Transparency activist Anjali Bhardwaj says that changes in the Companies Act made it easy for shell companies to donate large sums to political parties.

Social activist Anjali Bhardwaj, senior Supreme Court lawyer Prashant Bhushan and other activists and civil society members addressed a gathering on the topic “Electoral bond-why is this the biggest scam” at the Gandhi Bhavan in Bengaluru.

“… One of the biggest fountainheads of corruption in our country is political party funding…basically, political parties work behind a veil of secrecy…take money from big corporates, and instead of working for the public interest, they work in the interest of who they take money from,” said Bhardwaj, co-convener of the National Campaign for People’s Right to Information, at the event held on Saturday (April 20).

Bhardwaj noted there were earlier two ways in which parties got funds, through the banking system or in cash. She noted that while the former was visible to the public and regulators, the latter was a “black hole”.

“They (the BJP) set up electoral bonds as a system for political parties to take unlimited anonymous funds, and not tell anyone including regulators where they were getting this money from,” she added.

Bhardwaj said that changes in the Companies Act had also made it easy for shell companies to come up and donate large sums to parties, adding that RBI warnings with regard to the use of electoral bonds in money-laundering had also been ignored.
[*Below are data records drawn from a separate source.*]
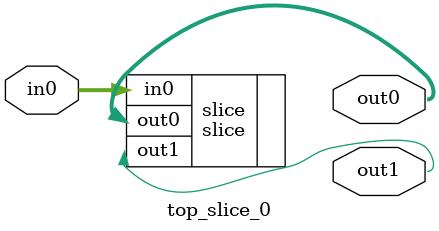
<source format=v>
module top_slice_0 
(
    input       [6:0] in0 ,
    output      [0:0] out1 ,
    output      [5:0] out0
) ;

    slice slice (
        .in0(in0) ,
        .out1(out1) ,
        .out0(out0)
    );


endmodule

</source>
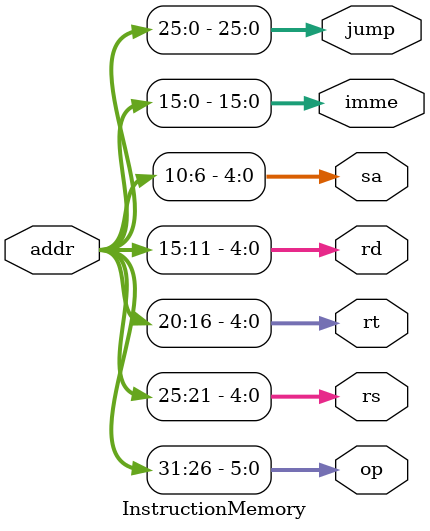
<source format=v>
`timescale 1ns / 1ps


module InstructionMemory(
  input [31:0] addr,
  output [5:0] op,
  output [4:0] rs,
  output [4:0] rt,
  output [4:0] rd,
  output [4:0] sa,
  output [15:0] imme,
  output [25:0] jump
  );

  assign op = addr[31:26];
  assign rs = addr[25:21];
  assign rt = addr[20:16];
  assign rd = addr[15:11];
  assign sa = addr[10: 6];
  assign imme = addr[15:0];
  assign jump = addr[25:0];


endmodule

</source>
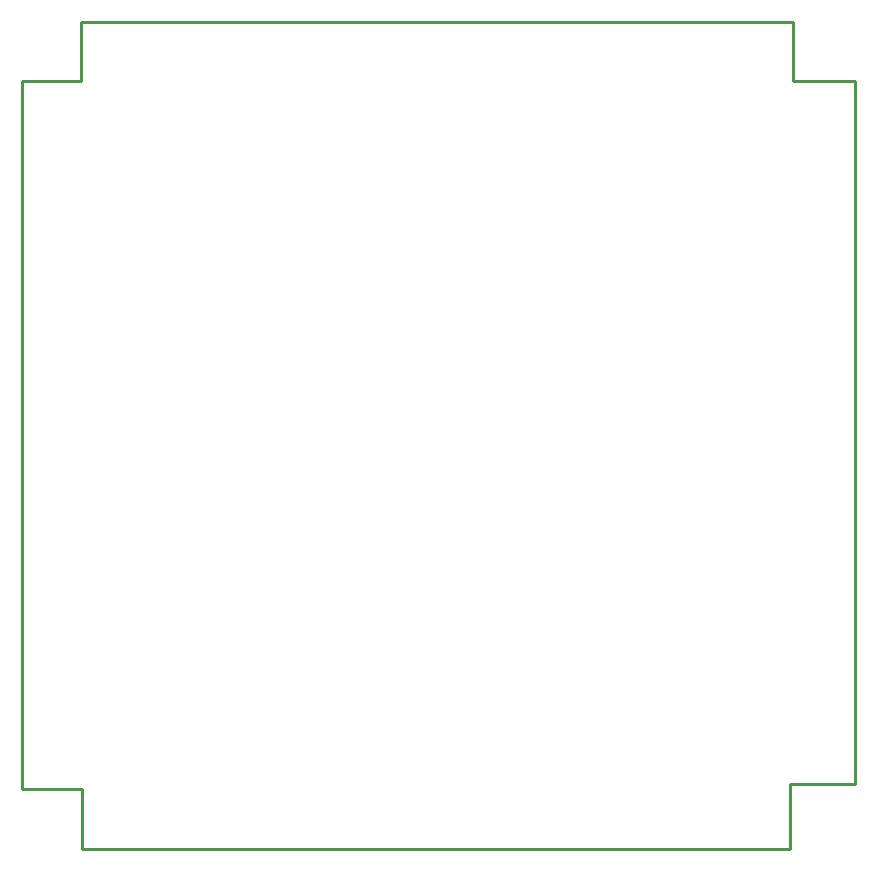
<source format=gm1>
%FSLAX23Y23*%
%MOIN*%
%SFA1B1*%

%IPPOS*%
%ADD10C,0.010000*%
%LNpcb1-1*%
%LPD*%
G54D10*
X195Y2755D02*
X2570D01*
Y2560D02*
Y2755D01*
X2775Y215D02*
Y2560D01*
X2770D02*
X2775D01*
X2560Y215D02*
X2775D01*
X2560Y0D02*
Y215D01*
X2570Y2560D02*
X2770D01*
X195D02*
Y2755D01*
X0Y2560D02*
X195D01*
X200Y0D02*
Y200D01*
X0D02*
X200D01*
X0D02*
Y2560D01*
X200Y0D02*
X2560D01*
M02*
</source>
Prashant Bhushan said at the event, “I want to raise a larger issue here, which is of our electoral democracy. Democracy means ‘rule by the people’. The BJP, being the party at the Centre, has been able to control most of the instruments of propaganda…it also controls a lot of government money, our money, which is also being used for propaganda of the government.”

Bhushan observed that investigative agencies were used to harass the BJP’s opponents and dry up the relatively smaller funds that they had. He also said the current first-past-the-post system led to election results which were disproportionate to candidates’ vote shares.

Bhushan also raised the issue of Election Commission’s limit on poll spending. “The limit was Rs 75 lakh for a candidate. If the BJP candidate puts up candidates in all Lok Sabha seats, it can spend around R 400 crore maximum. But by way of electoral bonds alone, BJP has got Rs 8,300 crores… And this is only half the money BJP has collected in the last six years….. This makes a mockery of the limit of expenses on candidates,” he said.